● The exercise:
Find each line in the material below that contains the string "region", matching case exactly, and copy those lines out in full.

● Dataset items:
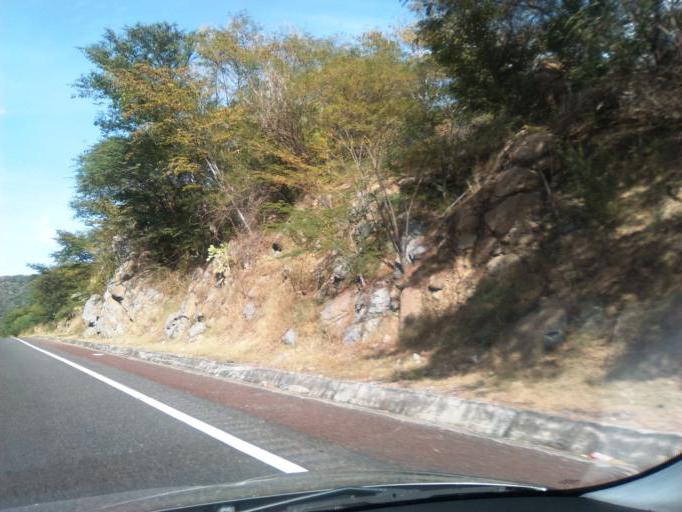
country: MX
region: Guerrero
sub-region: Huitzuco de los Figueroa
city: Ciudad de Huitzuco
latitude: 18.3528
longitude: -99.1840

---

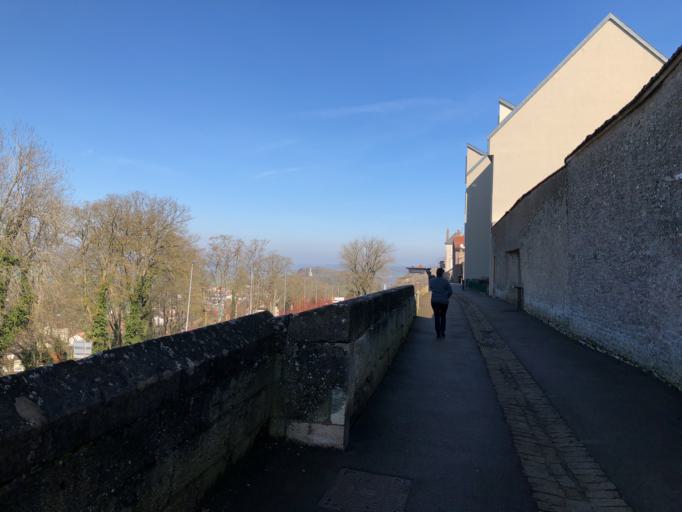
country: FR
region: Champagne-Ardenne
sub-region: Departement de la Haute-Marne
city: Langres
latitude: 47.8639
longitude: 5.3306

● Output for this task:
region: Guerrero
sub-region: Huitzuco de los Figueroa
region: Champagne-Ardenne
sub-region: Departement de la Haute-Marne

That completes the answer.